[[ Information given open ]]
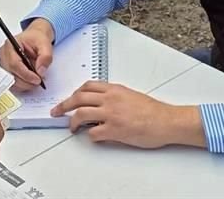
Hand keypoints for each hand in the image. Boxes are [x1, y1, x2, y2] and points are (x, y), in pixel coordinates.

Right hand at [0, 18, 54, 91]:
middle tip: (40, 80)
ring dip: (25, 84)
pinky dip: (23, 85)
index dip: (25, 74)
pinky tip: (31, 80)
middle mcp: (4, 54)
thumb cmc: (36, 38)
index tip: (37, 79)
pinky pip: (13, 83)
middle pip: (11, 74)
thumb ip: (45, 57)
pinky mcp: (7, 71)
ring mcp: (4, 64)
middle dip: (27, 81)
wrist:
[[ Information given closed ]]
Filter the records above and return every line that holds the word "middle".

* Problem solution *
middle tip: (40, 80)
middle mcp: (4, 54)
middle pip: (11, 74)
middle dip: (27, 81)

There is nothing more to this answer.